Starr placed Justices Kennedy and Alito’s opinions during the 2006 session into the context of a broader, timeworn struggle the Court has faced since the Constitution’s ratification. There’s the Hamiltonian view, which favors a strong, central government. And there’s the Jeffersonian belief in the sovereignty of the states.
 
Chief Justice John Roberts is still winning most cases, said Starr, but Justices Kennedy and Alito are often taking more of a nationalist view in their decisions than Roberts’ narrow opinions favor.

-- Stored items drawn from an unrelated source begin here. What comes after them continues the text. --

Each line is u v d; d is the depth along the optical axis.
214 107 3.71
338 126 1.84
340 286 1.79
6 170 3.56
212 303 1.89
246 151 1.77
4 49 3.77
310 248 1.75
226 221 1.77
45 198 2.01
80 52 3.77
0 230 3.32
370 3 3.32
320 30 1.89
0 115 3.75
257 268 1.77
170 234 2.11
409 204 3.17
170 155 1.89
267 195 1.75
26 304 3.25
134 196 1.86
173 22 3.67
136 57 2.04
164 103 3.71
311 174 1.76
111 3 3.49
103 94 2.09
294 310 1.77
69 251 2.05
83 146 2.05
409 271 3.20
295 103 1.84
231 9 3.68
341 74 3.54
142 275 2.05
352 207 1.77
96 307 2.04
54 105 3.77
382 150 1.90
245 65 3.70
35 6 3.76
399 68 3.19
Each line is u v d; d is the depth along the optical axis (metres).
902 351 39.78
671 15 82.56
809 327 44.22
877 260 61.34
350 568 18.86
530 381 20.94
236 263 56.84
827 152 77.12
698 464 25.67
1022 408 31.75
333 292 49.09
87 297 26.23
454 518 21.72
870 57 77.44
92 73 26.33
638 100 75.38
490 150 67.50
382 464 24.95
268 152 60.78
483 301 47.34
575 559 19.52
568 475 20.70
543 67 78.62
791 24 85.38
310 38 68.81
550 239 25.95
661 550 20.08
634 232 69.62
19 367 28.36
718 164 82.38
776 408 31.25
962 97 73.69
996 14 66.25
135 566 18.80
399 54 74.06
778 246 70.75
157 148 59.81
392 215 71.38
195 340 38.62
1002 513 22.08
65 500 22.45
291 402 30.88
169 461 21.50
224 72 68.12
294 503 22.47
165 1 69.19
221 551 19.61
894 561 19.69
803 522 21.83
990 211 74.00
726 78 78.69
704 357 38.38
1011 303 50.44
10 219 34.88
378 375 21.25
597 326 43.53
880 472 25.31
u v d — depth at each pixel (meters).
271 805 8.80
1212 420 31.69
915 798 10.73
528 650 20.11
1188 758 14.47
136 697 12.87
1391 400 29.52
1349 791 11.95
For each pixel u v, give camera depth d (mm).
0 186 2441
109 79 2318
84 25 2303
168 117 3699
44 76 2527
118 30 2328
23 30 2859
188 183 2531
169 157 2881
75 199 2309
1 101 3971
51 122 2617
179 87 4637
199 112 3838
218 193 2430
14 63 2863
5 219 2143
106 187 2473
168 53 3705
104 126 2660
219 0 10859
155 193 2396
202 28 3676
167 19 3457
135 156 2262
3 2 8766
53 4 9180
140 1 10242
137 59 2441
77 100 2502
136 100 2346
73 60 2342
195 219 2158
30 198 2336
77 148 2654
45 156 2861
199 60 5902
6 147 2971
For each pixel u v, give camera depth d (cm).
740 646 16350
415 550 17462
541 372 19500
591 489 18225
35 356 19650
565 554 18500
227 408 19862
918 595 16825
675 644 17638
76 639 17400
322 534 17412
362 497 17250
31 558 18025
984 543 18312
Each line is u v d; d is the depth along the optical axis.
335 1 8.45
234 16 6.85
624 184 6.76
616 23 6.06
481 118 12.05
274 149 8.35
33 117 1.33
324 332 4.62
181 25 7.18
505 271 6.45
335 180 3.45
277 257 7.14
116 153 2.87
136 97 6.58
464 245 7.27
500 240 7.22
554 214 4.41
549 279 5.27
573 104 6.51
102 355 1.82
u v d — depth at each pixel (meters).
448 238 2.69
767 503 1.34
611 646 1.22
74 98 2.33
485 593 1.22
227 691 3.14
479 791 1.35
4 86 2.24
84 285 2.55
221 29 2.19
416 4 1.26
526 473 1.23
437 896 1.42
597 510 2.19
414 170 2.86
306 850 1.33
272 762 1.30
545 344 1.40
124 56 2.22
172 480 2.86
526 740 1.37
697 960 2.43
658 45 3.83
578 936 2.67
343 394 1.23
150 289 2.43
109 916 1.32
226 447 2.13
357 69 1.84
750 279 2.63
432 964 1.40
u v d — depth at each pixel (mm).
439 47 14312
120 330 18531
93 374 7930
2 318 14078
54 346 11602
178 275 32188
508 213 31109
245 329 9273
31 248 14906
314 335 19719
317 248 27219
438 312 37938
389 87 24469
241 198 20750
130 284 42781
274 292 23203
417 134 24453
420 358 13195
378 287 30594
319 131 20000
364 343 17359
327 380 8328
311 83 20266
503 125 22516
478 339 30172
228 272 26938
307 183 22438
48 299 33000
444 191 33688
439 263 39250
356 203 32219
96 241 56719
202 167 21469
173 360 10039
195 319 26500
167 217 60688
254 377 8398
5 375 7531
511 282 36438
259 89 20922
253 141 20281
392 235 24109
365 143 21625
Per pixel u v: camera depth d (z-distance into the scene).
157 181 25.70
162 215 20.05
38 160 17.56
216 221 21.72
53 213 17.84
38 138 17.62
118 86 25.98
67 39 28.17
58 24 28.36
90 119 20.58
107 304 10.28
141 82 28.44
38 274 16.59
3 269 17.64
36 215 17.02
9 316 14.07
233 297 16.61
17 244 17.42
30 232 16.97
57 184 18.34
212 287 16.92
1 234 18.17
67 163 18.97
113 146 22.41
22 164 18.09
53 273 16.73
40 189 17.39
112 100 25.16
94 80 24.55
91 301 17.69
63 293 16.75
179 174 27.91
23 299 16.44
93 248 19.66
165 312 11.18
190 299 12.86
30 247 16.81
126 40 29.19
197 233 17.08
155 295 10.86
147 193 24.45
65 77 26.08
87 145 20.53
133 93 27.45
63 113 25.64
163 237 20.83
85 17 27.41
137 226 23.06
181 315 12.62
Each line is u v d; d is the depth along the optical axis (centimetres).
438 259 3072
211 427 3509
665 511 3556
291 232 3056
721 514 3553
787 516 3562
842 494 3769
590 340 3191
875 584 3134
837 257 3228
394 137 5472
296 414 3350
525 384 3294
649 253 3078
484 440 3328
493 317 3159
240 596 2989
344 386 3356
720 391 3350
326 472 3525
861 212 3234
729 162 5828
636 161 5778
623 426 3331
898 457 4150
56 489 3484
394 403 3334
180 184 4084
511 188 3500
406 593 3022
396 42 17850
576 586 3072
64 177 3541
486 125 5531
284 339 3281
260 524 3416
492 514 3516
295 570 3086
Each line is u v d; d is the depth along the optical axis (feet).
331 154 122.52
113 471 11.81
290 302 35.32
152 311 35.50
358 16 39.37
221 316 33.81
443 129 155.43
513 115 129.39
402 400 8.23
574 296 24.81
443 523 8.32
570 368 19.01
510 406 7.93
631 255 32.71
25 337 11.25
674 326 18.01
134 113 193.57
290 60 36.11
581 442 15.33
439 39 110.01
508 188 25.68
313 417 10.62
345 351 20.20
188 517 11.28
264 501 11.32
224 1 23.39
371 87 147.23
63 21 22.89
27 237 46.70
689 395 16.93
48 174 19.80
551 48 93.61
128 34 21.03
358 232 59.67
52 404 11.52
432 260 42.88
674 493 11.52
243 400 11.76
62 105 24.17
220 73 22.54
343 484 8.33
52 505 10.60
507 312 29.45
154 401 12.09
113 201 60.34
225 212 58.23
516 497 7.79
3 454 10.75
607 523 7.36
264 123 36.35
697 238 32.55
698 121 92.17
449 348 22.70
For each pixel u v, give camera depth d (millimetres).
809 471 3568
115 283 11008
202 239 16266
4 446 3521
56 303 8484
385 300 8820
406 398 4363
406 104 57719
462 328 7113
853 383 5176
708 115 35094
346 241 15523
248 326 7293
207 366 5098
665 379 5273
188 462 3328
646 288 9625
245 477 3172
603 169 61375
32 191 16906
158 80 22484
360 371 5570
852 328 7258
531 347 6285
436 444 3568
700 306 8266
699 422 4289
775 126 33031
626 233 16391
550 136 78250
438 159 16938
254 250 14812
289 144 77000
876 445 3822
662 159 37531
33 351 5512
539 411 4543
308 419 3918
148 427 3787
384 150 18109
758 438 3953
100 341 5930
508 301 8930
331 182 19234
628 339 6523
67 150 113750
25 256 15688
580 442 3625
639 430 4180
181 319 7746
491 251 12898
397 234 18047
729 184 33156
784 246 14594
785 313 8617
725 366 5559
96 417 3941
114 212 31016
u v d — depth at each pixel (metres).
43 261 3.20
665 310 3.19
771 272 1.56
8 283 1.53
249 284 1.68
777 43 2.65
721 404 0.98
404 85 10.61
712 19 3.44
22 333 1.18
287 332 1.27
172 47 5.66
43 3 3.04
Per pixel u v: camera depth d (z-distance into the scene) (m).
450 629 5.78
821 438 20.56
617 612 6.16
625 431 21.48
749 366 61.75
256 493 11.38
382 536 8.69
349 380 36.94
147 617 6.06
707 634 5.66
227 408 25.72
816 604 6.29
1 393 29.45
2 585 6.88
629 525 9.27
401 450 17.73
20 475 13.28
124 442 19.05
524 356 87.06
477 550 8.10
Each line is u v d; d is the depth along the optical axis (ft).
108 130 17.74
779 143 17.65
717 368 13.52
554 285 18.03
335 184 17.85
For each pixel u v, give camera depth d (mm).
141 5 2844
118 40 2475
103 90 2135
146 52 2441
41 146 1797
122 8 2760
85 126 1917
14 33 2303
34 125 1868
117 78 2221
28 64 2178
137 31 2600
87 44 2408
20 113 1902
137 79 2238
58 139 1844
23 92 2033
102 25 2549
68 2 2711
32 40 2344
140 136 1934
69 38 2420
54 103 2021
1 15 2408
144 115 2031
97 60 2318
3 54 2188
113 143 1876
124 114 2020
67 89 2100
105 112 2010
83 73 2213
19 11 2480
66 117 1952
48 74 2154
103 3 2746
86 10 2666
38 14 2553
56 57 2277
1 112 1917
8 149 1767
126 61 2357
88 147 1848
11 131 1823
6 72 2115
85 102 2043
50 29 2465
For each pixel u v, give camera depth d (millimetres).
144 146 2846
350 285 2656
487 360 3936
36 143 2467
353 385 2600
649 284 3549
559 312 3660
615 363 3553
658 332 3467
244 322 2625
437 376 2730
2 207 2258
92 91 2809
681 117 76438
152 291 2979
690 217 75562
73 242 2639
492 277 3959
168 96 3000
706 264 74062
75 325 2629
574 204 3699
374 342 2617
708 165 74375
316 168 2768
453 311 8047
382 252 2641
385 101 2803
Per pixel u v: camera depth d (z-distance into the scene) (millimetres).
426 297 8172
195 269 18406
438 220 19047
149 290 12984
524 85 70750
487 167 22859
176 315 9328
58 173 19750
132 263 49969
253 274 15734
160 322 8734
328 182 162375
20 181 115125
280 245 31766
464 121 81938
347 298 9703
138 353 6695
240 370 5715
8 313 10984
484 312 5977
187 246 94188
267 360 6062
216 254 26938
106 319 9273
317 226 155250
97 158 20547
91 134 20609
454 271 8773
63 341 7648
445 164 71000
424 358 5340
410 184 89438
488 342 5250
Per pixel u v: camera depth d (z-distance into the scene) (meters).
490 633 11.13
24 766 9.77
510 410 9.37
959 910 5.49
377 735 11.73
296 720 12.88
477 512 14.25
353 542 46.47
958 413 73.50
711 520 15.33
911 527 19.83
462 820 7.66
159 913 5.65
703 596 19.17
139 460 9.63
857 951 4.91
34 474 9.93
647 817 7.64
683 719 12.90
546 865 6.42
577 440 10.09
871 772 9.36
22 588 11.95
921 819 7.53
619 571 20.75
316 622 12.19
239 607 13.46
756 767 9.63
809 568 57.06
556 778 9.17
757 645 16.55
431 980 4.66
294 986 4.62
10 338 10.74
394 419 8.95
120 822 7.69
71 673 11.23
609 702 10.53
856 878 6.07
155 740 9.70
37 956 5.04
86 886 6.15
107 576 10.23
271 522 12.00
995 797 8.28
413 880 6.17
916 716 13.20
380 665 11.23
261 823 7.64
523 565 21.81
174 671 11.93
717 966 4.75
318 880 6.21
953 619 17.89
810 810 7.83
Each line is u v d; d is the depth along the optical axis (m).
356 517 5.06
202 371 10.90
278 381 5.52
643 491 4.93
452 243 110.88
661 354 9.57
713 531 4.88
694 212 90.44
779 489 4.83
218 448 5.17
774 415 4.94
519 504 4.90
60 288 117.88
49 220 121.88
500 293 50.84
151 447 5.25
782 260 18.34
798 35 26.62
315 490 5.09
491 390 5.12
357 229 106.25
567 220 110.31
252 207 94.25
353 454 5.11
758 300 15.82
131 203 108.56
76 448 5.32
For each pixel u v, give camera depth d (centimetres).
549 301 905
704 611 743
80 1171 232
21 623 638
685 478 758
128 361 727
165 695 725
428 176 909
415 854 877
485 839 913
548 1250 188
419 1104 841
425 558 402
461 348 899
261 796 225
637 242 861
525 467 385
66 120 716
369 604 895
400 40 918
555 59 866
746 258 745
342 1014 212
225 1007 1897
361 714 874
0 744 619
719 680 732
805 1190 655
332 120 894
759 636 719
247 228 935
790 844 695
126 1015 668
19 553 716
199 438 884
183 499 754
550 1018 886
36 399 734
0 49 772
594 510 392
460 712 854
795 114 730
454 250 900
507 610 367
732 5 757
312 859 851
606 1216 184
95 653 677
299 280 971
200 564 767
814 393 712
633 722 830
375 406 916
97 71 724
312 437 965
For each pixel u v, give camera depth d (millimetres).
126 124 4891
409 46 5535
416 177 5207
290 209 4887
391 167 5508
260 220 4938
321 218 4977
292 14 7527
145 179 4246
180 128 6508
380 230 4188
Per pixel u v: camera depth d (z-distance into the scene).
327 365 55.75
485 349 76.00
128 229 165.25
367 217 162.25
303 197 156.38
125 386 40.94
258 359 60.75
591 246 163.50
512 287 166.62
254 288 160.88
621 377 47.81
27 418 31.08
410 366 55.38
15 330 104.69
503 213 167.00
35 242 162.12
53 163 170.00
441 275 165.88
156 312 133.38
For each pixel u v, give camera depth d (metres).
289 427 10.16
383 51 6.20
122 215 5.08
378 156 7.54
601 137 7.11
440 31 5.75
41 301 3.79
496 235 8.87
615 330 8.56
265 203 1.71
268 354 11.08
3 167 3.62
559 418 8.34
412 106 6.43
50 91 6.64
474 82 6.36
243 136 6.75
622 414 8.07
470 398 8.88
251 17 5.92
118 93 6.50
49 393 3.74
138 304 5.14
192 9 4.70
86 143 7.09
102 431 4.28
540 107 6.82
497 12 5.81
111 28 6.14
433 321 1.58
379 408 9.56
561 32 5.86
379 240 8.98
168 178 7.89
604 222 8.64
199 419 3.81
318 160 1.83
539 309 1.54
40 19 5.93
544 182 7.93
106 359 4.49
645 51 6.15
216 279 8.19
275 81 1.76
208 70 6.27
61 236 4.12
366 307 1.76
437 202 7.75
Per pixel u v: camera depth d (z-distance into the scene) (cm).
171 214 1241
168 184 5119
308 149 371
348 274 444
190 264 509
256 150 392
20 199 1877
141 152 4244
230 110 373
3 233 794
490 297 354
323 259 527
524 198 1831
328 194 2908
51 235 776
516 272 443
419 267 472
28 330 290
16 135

To back his analysis, Starr discussed the justices’ opinions in several of last term’s cases involving issues such as free speech in public schools, interstate commerce and bank regulation.
 
“The potential alliance between Kennedy and Alito is worth noting,” Starr said. These two justices have found the Hamiltonian way. They are lifting up the primacy of national institutions, and like Alexander Hamilton, during the country’s early days, “becoming suspicious of state and local power,” Starr said.
 
Hamilton wanted a strong central government when he voted to ratify the Constitution in 1787, but others did not. “Of all of the founders, Hamilton had the greatest doubt about the wisdom of the people. Hamilton’s faith in Americans never quite matched his faith in America,” Starr said.
 
Starr has been a judge for the U.S. Court of Appeals, D.C. Circuit, and was Solicitor General of the U.S., a position that enabled him to argue 25 cases before the Supreme Court.
 
The theory and rationale during this year’s hotly contested presidential primaries over the function of super delegates also reflect concern about the potential influence of ordinary people, in this case, delegates, said Starr, who repeated what he said he heard on TV recently: “‘Super delegates were created by the Democrats in 1972 to dampen the ardor of the liberals.’”
 
They’re delegates who are more likely to represent the interests of the party nationally, rather than the interests of voters who favor upstarts, he explained. “It’s possible that Obama may command more of the popular vote in the Democratic primaries,” he said, “but super-delegates could give the nomination to Clinton, the establishment candidate.”
 
During a reception following the program, Starr told students he believes in the primary system because it brings the candidates closer to the people.